How can I help her? What could make her happy? Are there common SJ-hobbies she could try?


----------



## Tula13 (Dec 2, 2012)

She definitely sounds like an ISFJ. ISFJs love to feel appreciated but also needed, and have a tendency to fall into a comfortable routine and stay there. 

See if there's a charity or something that needs extra volunteers. See if they need extra Sunday school teachers or people to help organize things at the soup kitchen or people to help teach English to immigrants. Also, do all you can to be there for her, which it sounds like you are.

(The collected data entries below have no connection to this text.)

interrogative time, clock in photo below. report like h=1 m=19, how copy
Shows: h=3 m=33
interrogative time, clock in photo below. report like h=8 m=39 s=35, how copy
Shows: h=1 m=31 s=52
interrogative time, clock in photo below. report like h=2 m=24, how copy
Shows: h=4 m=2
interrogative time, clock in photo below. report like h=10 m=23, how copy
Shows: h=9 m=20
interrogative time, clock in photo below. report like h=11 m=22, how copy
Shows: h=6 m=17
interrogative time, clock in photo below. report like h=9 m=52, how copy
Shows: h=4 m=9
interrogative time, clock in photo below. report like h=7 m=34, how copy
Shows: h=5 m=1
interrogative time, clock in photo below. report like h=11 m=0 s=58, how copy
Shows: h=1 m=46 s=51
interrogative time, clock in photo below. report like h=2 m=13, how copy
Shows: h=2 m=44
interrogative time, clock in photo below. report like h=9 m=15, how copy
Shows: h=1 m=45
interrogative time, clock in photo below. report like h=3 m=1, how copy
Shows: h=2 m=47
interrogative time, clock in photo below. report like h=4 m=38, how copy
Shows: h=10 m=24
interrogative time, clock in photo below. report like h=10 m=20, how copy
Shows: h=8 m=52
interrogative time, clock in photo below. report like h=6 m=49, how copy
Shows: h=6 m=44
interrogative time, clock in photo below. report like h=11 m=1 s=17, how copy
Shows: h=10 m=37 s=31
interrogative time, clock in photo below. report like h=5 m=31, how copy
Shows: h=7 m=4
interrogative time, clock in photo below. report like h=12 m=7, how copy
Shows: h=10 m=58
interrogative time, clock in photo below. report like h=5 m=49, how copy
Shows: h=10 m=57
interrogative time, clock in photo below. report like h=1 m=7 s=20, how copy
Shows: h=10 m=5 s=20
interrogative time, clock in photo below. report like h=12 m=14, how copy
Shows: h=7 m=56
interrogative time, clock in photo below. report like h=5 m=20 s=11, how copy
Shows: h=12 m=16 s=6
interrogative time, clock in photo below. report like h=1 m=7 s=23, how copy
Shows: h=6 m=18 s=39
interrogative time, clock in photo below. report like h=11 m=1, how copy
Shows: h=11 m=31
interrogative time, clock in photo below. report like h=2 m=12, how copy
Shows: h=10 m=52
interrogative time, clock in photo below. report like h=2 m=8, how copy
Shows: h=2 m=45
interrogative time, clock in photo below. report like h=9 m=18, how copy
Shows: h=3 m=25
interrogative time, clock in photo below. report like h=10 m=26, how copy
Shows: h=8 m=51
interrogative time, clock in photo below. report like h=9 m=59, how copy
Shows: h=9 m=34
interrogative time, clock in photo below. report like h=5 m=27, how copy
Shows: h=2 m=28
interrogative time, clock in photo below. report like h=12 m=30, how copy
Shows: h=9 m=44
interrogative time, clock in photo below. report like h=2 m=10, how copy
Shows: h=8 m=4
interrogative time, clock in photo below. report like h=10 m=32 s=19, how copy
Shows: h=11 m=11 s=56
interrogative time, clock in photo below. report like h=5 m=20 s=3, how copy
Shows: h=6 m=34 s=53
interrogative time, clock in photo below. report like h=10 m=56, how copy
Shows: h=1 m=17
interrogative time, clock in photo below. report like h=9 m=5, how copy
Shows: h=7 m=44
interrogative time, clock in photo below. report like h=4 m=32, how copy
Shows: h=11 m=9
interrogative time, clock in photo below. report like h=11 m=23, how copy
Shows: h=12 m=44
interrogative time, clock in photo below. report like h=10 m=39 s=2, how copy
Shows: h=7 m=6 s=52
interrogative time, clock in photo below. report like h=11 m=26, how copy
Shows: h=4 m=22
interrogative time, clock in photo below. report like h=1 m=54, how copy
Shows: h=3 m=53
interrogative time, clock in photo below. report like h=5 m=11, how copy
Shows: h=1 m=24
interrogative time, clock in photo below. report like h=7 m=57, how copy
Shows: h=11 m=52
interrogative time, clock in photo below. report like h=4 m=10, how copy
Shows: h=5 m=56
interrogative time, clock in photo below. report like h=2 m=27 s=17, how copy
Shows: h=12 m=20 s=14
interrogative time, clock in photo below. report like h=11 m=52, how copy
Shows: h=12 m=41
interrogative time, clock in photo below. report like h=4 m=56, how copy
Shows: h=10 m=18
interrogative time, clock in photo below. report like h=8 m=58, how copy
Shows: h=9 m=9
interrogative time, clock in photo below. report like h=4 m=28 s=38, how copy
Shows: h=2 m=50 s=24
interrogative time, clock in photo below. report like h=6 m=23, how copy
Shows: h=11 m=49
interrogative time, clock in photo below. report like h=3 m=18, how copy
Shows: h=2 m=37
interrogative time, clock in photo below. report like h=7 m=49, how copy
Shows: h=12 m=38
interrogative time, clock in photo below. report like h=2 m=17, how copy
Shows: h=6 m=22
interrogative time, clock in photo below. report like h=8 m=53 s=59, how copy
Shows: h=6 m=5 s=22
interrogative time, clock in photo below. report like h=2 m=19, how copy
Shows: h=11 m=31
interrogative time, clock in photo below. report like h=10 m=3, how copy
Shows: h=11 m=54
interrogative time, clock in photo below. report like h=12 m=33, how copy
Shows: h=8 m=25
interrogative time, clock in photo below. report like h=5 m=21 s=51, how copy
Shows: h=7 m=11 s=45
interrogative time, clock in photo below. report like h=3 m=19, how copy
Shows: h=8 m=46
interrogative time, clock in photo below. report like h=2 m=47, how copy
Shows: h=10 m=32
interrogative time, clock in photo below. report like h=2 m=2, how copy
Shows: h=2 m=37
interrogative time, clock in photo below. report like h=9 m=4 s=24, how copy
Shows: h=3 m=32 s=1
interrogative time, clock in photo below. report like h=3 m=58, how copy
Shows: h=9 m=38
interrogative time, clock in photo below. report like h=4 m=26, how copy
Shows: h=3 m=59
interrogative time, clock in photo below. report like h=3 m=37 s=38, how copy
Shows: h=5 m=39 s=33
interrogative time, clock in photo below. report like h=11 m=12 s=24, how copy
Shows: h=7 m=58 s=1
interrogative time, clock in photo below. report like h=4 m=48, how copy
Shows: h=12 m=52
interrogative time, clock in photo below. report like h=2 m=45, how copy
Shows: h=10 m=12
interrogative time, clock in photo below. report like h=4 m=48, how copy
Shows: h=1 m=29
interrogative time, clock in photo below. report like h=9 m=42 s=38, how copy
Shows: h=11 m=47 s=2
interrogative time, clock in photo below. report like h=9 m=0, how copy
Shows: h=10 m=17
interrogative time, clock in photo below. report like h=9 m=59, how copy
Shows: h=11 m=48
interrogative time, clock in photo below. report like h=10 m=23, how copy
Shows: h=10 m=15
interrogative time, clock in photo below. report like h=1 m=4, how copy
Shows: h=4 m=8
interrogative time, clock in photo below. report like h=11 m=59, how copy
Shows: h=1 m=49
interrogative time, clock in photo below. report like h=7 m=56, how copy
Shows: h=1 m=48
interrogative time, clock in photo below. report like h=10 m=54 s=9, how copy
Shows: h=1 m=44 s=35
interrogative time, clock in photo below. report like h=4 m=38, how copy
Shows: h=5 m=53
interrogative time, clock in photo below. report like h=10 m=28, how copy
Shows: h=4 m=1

Tell her you want to help her out, and she may need a push to try new things.


----------



## Promethea (Aug 24, 2009)

This is just a possibility here, but, It sounds to me like she feels like her life has no real purpose or meaning, and so shes trying to fill it with mundane duties to give her a sense of purpose. 

I don't think she feels fulfilled. 

It might be hard to try to shake her out of this though because all of these mundane habits are are comfortable illusion of having a purpose. Some people turn to drinking, shes turned to this unshakable routine of meaningless habits. 

Does she perhaps want to go back to school? Find a career? I see this in housewives a lot.. they have spent so much time making everyone else happy that one day they realize the aren't needed as much as they were at some point, and they feel like their lives are meaningless. She needs something thats hers.. something to empower her, that can make her feel like she has an identity and purpose beyond house-frau. 

Get her talking about dreams and aspirations.. this may be hard, and she may shy away from the conversation at first, but there must be something she thinks about doing from time to time for herself. 

Redecorating and putting food on the table isn't going to make her feel good about herself. I think that it can to start out with - then years go by and the family doesn't show the appreciation they once did anymore because they take the mother figure for granted. She loses her sense of value. And making her feel more appreciated can help a little but thats not going to address her issue of not having a role or identity of her own.


----------



## See Above (Oct 4, 2011)

Not that I know anything about anything, but, maybe ask her about her past. Ask her when she had the most fun. Ask her what was the scariest thing she ever did. Ask her who she thought her strangest relative was. Ask her what she thought she wanted to be when she grew up (and why). Ask her what the best family trip was. That sort of thing.

Listen. Watch her varying expressions and energy levels as she speaks- and what topics they are related to. Learn about her and how she was at her most fundamental stages. Look for patterns, ideas and extrapolations.

Just a random thought.


----------



## dream land fantasy (Sep 8, 2012)

they are too vert sensible people. i guess a sweet smile and warm hugh works best!


----------